ADR 0004 — No mutation, no eBPF in v1¶
Status. Accepted, in v1.
Context¶
Two large families of features are popular in the K8s policy ecosystem:
- Mutation, generation, cleanup — Kyverno's bread and butter. Modify incoming admission objects (defaulting, sidecar injection), create dependent resources, remove orphans on a schedule.
- eBPF / kernel-level enforcement — Tetragon, Falco. Hook syscalls and network events in-kernel, react in microseconds, block process exec.
Both are legitimate. Both are out of scope for Portal v1.
Decision¶
- v1 is non-mutating. Admission rules can
deny,warn, ordryrun. They cannot modify the object, cannot add a default, cannot inject a sidecar. - v1 has no resource generation. Portal does not create dependent resources (no auto-generated
NetworkPolicyper namespace, no defaultServiceAccount, etc.). - v1 has no cleanup. Portal does not delete or garbage-collect resources outside the scope of its own actions (the
evictaction evicts a pod the rule flagged; that's not "cleanup"). - v1 has no eBPF. Portal is a Go process talking to
kube-apiserver. It does not load BPF programs, does not read/sys/fs/bpf, does not require kernel features.
Rationale¶
Why not mutation in v1¶
- Conceptual integrity. Validation and mutation are different problems with different correctness properties. A mutation webhook must be idempotent; the rule schema would need new constructs (
patch,add,removeoperations). Tackling both at once in v1 is over-extension. - Kyverno already does it well. If you need mutation, run Kyverno.
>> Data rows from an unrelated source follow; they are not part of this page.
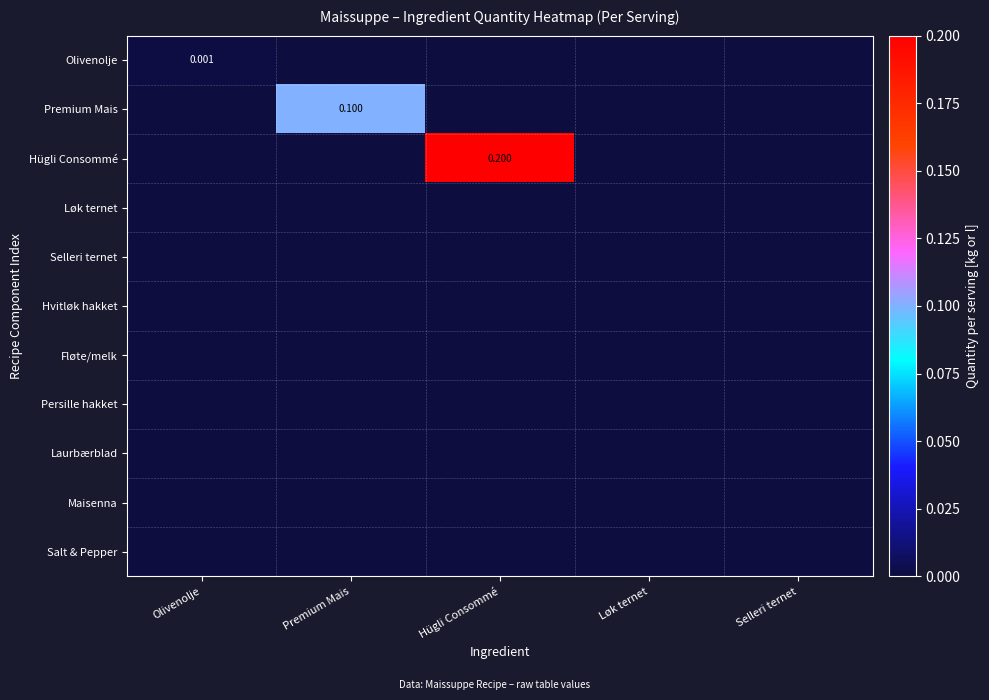

The Olivenolje series shows 0.0 at Hügli Consommé. True or false?

True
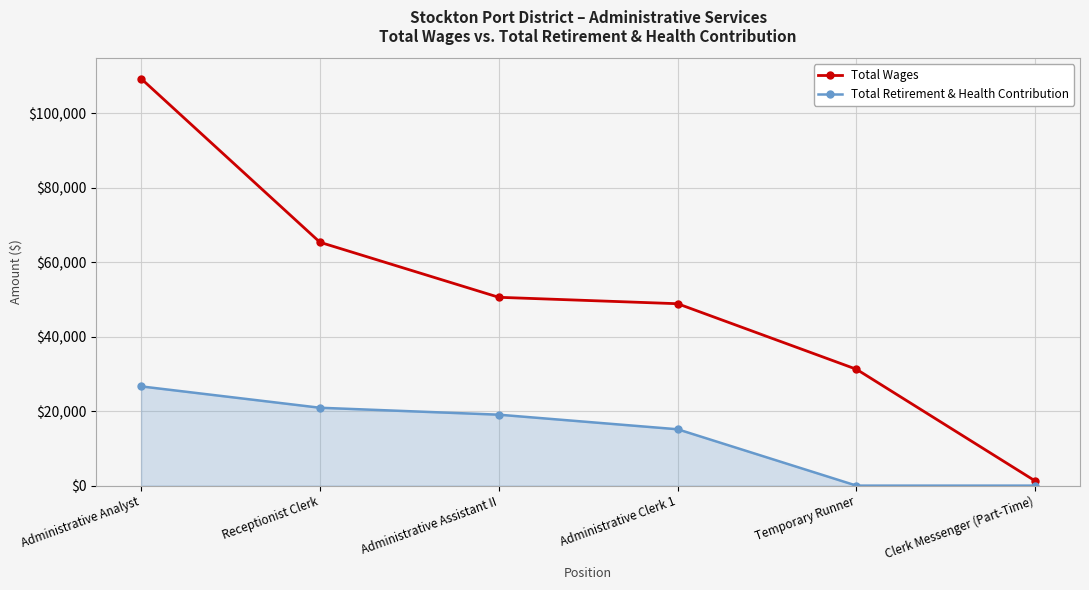

What is the total value across all series at Administrative Assistant II?

69617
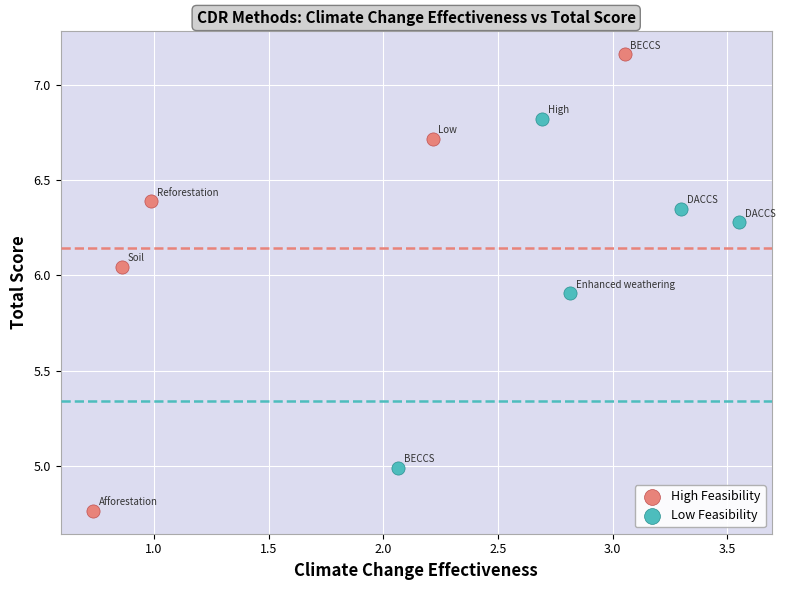

What are all the series names shown in the legend?

High Feasibility, Low Feasibility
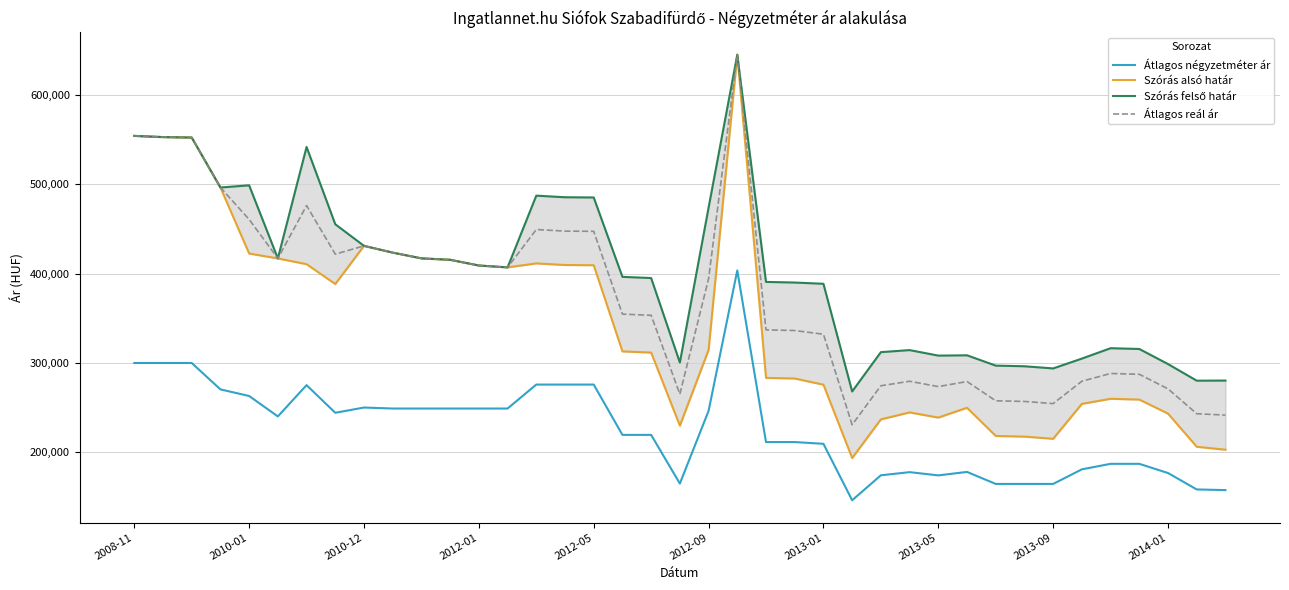

What is the sum of all Szórás felső határ values?

15605688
Portal coexists with Kyverno (see
../migration/coexistence-with-kyverno.md) — operators are not forced to pick. - The migration path is intact. podwatcher-poc was non-mutating; Portal v1 preserves that property exactly. Operators upgrading from podwatcher-poc don't encounter behavioural drift.
Mutation is plausibly v3. The rule schema would gain a mutate: block; the admission webhook would emit a JSON patch in the AdmissionResponse. The plumbing is well-understood. We're not doing it in v1 because shipping v1 with a tight scope beats shipping v1.5 with everything.
Why not eBPF, ever (for Portal)¶
eBPF is a different layer of the stack. Portal is layer 4 (admission), 5 (audit), 6 (network policy analysis), and — in v2 — layer 7 (K8s API audit log). eBPF lands at layer 7+8 (live process, live network, live syscalls).
- Operational profile is different. eBPF tools are DaemonSets, kernel-version-sensitive, often privileged. Portal is a Deployment, kernel-agnostic, non-privileged.
- The user already has tools. Tetragon and Falco are CNCF projects with significant adoption. Replicating their kernel-level work in Portal would duplicate effort and produce inferior results.
- v2's runtime story is API-audit-log-driven, not kernel-driven. The K8s API audit log gives Portal visibility into exec/attach/port-forward/secret-read at the API layer — broad enough for "did someone exec into a prod container" without descending into syscalls. v2 adds an
EventSourcethat consumes the audit log; the same v1 action engine handles the response.
If you need kernel-level runtime detection, run Tetragon or Falco. If you want their findings flowing through the same alerting and response pipeline as Portal's, a v3 candidate is a Tetragon/Falco gRPC consumer that wraps their events in api.EventMeta and emits to Portal's dispatcher.
Consequences¶
- The rule schema has no mutation verb. Adding one later is additive; no v1 rules will break.
- Documentation (this ADR plus
../security/threat-model.md) is explicit about what Portal does not cover. - The chart does not require any kernel capabilities, BPF helpers, or privileged containers. PSA-
restricted-clean. - The v2 plan has a clear seam: K8s audit log as new
EventSource; everything else reused. - The v3 plan can layer in mutation (new rule-schema block + new
MutationAdmissionWebhook) and an external runtime consumer (newEventSource). Both fit the existing module boundaries.